Brow Recluse Spider

(Holly) The Brown Recluse Spider is common not only in homes, but also in outbuildings, sheds, anywhere that is a dark, undisturbed area. They particularly like to get inside of cardboard boxes, burlap sacks, areas like that. They hide down in there and do very well. The Brown Recluse Spider is not at all aggressive. They’re very shy. Usually their first reaction is to try and get away from us as quickly and easily as possible. However, in some situations when you’re moving materials around and you may accidentally crush a spider or they can’t escape from you, that’s when bites may tend to occur. A lot of us will tend to store our winter gear in the shed-our coveralls, jackets, gloves, boots. If they’re left set all summer long, make sure you shake those out well before you put them on again. It’s a great place for those spiders to crawl in and hide and an opportunity to accidentally come into contact with the Brown Recluse Spider.

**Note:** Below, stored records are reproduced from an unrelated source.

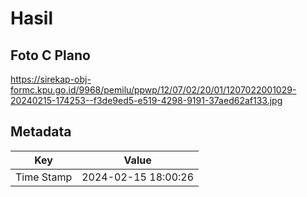 # Hasil

## Foto C Plano

https://sirekap-obj-formc.kpu.go.id/9968/pemilu/ppwp/12/07/02/20/01/1207022001029-20240215-174253--f3de9ed5-e519-4298-9191-37aed62af133.jpg


## Metadata

| Key        | Value               |
| ---------- | ------------------- |
| Time Stamp | 2024-02-15 18:00:26 |



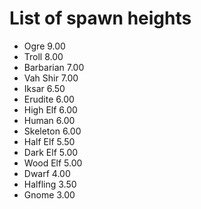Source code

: # List of spawn heights

* Ogre 9.00
* Troll 8.00
* Barbarian 7.00
* Vah Shir 7.00
* Iksar 6.50
* Erudite 6.00
* High Elf 6.00
* Human 6.00
* Skeleton 6.00
* Half Elf 5.50
* Dark Elf 5.00
* Wood Elf 5.00
* Dwarf 4.00
* Halfling 3.50
* Gnome 3.00

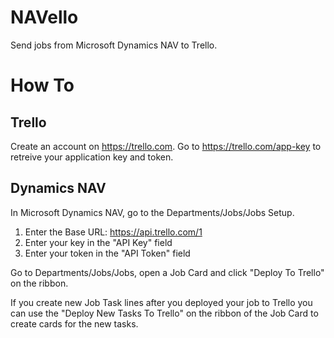 # NAVello
Send jobs from Microsoft Dynamics NAV to Trello.

# How To
## Trello
Create an account on https://trello.com.
Go to https://trello.com/app-key to retreive your application key and token.

## Dynamics NAV
In Microsoft Dynamics NAV, go to the Departments/Jobs/Jobs Setup.

1. Enter the Base URL: https://api.trello.com/1
2. Enter your key in the  "API Key" field
3. Enter your token in the "API Token" field

Go to Departments/Jobs/Jobs, open a Job Card and click "Deploy To Trello" on the ribbon.

If you create new Job Task lines after you deployed your job to Trello you can use the "Deploy New Tasks To Trello" on the ribbon of the Job Card to create cards for the new tasks.
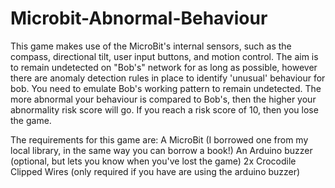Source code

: # Microbit-Abnormal-Behaviour
This game makes use of the MicroBit's internal sensors, such as the compass, directional tilt, user input buttons, and motion control.   The aim is to remain undetected on "Bob's" network for as long as possible,  however there are anomaly detection rules in place to identify  'unusual' behaviour for bob. You need to emulate Bob's working pattern  to remain undetected. The more abnormal your behaviour is compared to Bob's, then the higher your abnormality risk score will go. If you reach a risk score of 10, then you lose the game. 

The requirements for this game are:
A MicroBit (I borrowed one from my local library, in the same way you can borrow a book!)
An Arduino buzzer (optional, but lets you know when you've lost the game)
2x Crocodile Clipped Wires (only required if you have are using the arduino buzzer)

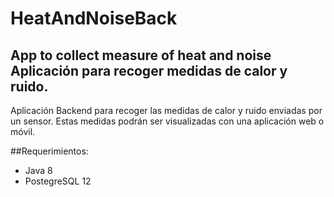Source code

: # HeatAndNoiseBack
App to collect measure of heat and noise
Aplicación para recoger medidas de calor y ruido.
---------------
Aplicación Backend para recoger las medidas de calor y ruido enviadas por un sensor. Estas medidas podrán
ser visualizadas con una aplicación web o móvil.

##Requerimientos:
- Java 8
- PostegreSQL 12
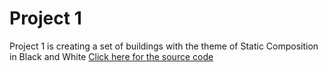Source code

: # Project 1

Project 1 is creating a set of buildings with the theme of Static Composition in Black and White
[Click here for the source code](https://github.com/behljac/MAGD150-Projects/blob/gh-pages/s22magd150lab01_Behlmer/sketch.js)
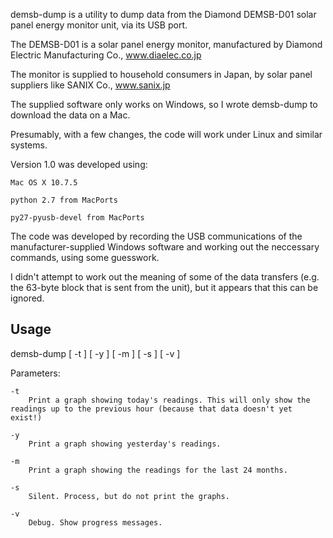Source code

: demsb-dump is a utility to dump data from the Diamond DEMSB-D01 solar panel energy monitor unit, via its USB port.

The DEMSB-D01 is a solar panel energy monitor, manufactured by Diamond Electric Manufacturing Co., www.diaelec.co.jp

The monitor is supplied to household consumers in Japan, by solar panel suppliers like SANIX Co., www.sanix.jp

The supplied software only works on Windows, so I wrote demsb-dump to download the data on a Mac.

Presumably, with a few changes, the code will work under Linux and similar systems.

Version 1.0 was developed using:

	Mac OS X 10.7.5

	python 2.7 from MacPorts

	py27-pyusb-devel from MacPorts

The code was developed by recording the USB communications of the manufacturer-supplied Windows software and working out the neccessary commands, using some guesswork.

I didn't attempt to work out the meaning of some of the data transfers (e.g. the 63-byte block that is sent from the unit), but it appears that this can be ignored.


Usage
-----
demsb-dump [ -t ] [ -y ] [ -m ] [ -s ] [ -v ]

Parameters:

	-t
		Print a graph showing today's readings. This will only show the readings up to the previous hour (because that data doesn't yet exist!)
	
	-y
		Print a graph showing yesterday's readings.

	-m
		Print a graph showing the readings for the last 24 months.

	-s
		Silent. Process, but do not print the graphs.

	-v
		Debug. Show progress messages.

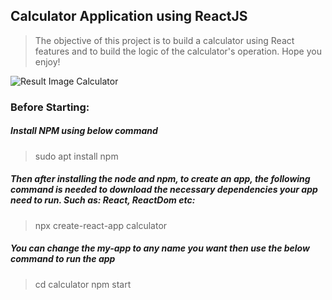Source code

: ## Calculator Application using ReactJS
> The objective of this project is to build a calculator using React features and to build the logic of the calculator's operation.
> Hope you enjoy! 

![Result Image Calculator](https://github.com/amandabuenotozatti/React-CalculatorProject/blob/master/ReactApp.gif)

### Before Starting: 
##### Install NPM using below command
> sudo apt install npm


##### Then after installing the node and npm, to create an app, the following command is needed to download the necessary dependencies your app need to run. Such as: React, ReactDom etc:
> npx create-react-app calculator


##### You can change the my-app to any name you want then use the below command to run the app
> cd calculator
> npm start

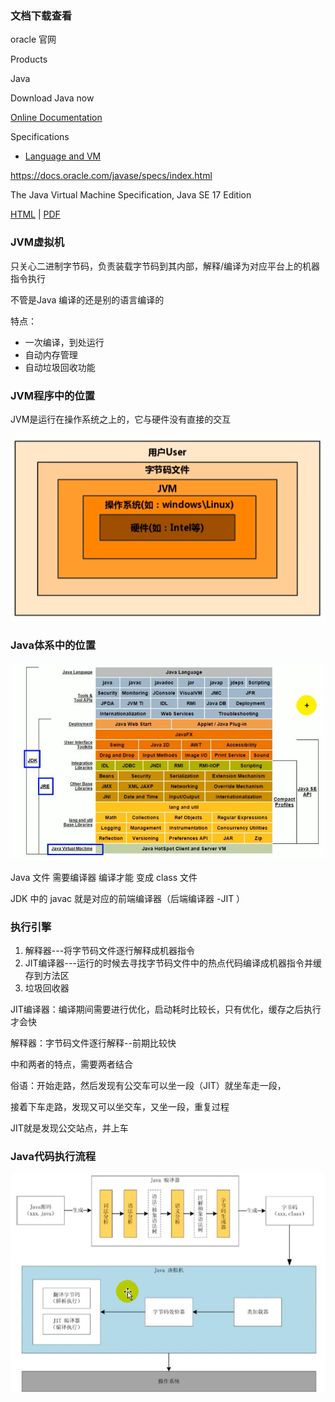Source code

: ### 文档下载查看

oracle 官网

Products

Java

Download Java now

[Online Documentation](https://docs.oracle.com/en/java/javase/17/)

Specifications

- [Language and VM](https://docs.oracle.com/javase/specs/index.html)

https://docs.oracle.com/javase/specs/index.html

The Java Virtual Machine Specification, Java SE 17 Edition

[HTML](https://docs.oracle.com/javase/specs/jvms/se17/html/index.html) | [PDF](https://docs.oracle.com/javase/specs/jvms/se17/jvms17.pdf)



### JVM虚拟机

只关心二进制字节码，负责装载字节码到其内部，解释/编译为对应平台上的机器指令执行

不管是Java 编译的还是别的语言编译的 



特点：

- 一次编译，到处运行
- 自动内存管理
- 自动垃圾回收功能





### JVM程序中的位置

JVM是运行在操作系统之上的，它与硬件没有直接的交互

![](images\image-20200704183048061.png)

### Java体系中的位置

![](images\image-20200704183236169.png)



Java 文件 需要编译器  编译才能 变成 class 文件

JDK 中的 javac 就是对应的前端编译器（后端编译器 -JIT ）



### 执行引擎

1. 解释器---将字节码文件逐行解释成机器指令
2. JIT编译器---运行的时候去寻找字节码文件中的热点代码编译成机器指令并缓存到方法区
3. 垃圾回收器

JIT编译器：编译期间需要进行优化，启动耗时比较长，只有优化，缓存之后执行才会快

解释器：字节码文件逐行解释--前期比较快

中和两者的特点，需要两者结合

俗语：开始走路，然后发现有公交车可以坐一段（JIT）就坐车走一段，

接着下车走路，发现又可以坐交车，又坐一段，重复过程

JIT就是发现公交站点，并上车



### Java代码执行流程

![images\image-20200704210429535.png](images\image-20200704210429535.png)













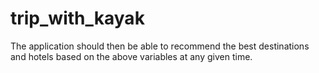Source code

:# trip_with_kayak
The application should then be able to recommend the best destinations and hotels based on the above variables at any given time.
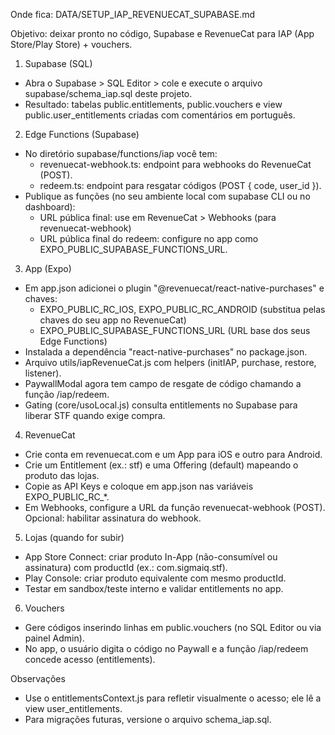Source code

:Onde fica: DATA/SETUP_IAP_REVENUECAT_SUPABASE.md

Objetivo: deixar pronto no código, Supabase e RevenueCat para IAP (App Store/Play Store) + vouchers.

1) Supabase (SQL)
- Abra o Supabase > SQL Editor > cole e execute o arquivo supabase/schema_iap.sql deste projeto.
- Resultado: tabelas public.entitlements, public.vouchers e view public.user_entitlements criadas com comentários em português.

2) Edge Functions (Supabase)
- No diretório supabase/functions/iap você tem:
  - revenuecat-webhook.ts: endpoint para webhooks do RevenueCat (POST).
  - redeem.ts: endpoint para resgatar códigos (POST { code, user_id }).
- Publique as funções (no seu ambiente local com supabase CLI ou no dashboard):
  - URL pública final: use em RevenueCat > Webhooks (para revenuecat-webhook)
  - URL pública final do redeem: configure no app como EXPO_PUBLIC_SUPABASE_FUNCTIONS_URL.

3) App (Expo)
- Em app.json adicionei o plugin "@revenuecat/react-native-purchases" e chaves:
  - EXPO_PUBLIC_RC_IOS, EXPO_PUBLIC_RC_ANDROID (substitua pelas chaves do seu app no RevenueCat)
  - EXPO_PUBLIC_SUPABASE_FUNCTIONS_URL (URL base dos seus Edge Functions)
- Instalada a dependência "react-native-purchases" no package.json.
- Arquivo utils/iapRevenueCat.js com helpers (initIAP, purchase, restore, listener).
- PaywallModal agora tem campo de resgate de código chamando a função /iap/redeem.
- Gating (core/usoLocal.js) consulta entitlements no Supabase para liberar STF quando exige compra.

4) RevenueCat
- Crie conta em revenuecat.com e um App para iOS e outro para Android.
- Crie um Entitlement (ex.: stf) e uma Offering (default) mapeando o produto das lojas.
- Copie as API Keys e coloque em app.json nas variáveis EXPO_PUBLIC_RC_*.
- Em Webhooks, configure a URL da função revenuecat-webhook (POST). Opcional: habilitar assinatura do webhook.

5) Lojas (quando for subir)
- App Store Connect: criar produto In-App (não-consumível ou assinatura) com productId (ex.: com.sigmaiq.stf).
- Play Console: criar produto equivalente com mesmo productId.
- Testar em sandbox/teste interno e validar entitlements no app.

6) Vouchers
- Gere códigos inserindo linhas em public.vouchers (no SQL Editor ou via painel Admin).
- No app, o usuário digita o código no Paywall e a função /iap/redeem concede acesso (entitlements).

Observações
- Use o entitlementsContext.js para refletir visualmente o acesso; ele lê a view user_entitlements.
- Para migrações futuras, versione o arquivo schema_iap.sql.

The Brown Recluse Spider is an active hunter, which means it roams around in search of its food. They’re nocturnal, so they’re most active at night. During daylight hours they tend to hide in their burrows. Brown Recluse Spiders do not spin webs, so if you walk into one of those spider webs you know that’s for sure not created by the Brown Recluse Spider. As you can see here, they are very various shades of brown from a very light creamy brown. Probably the most characteristic sign that we look for is the fiddle, which is how they also got their other common name, the Fiddleback Spider. If you look at the cephalothorax, or the head region, you can see this darker violin shaping. Brown Recluse control can be rather difficult. General use insecticides, labeled for Brown Recluse Spiders, will work well if it’s sprayed directly on the spiders or if they walk across the damp surface that has just been sprayed. If you’re concerned that you may have Brown Recluse Spiders in either your home or an outbuilding or any sort of dwelling, they make sticky traps that are available at any home and garden store. You can place these around in out-of-the way places and check them weekly or biweekly, easy to see whether or not you have trapped any Brown Recluse Spiders.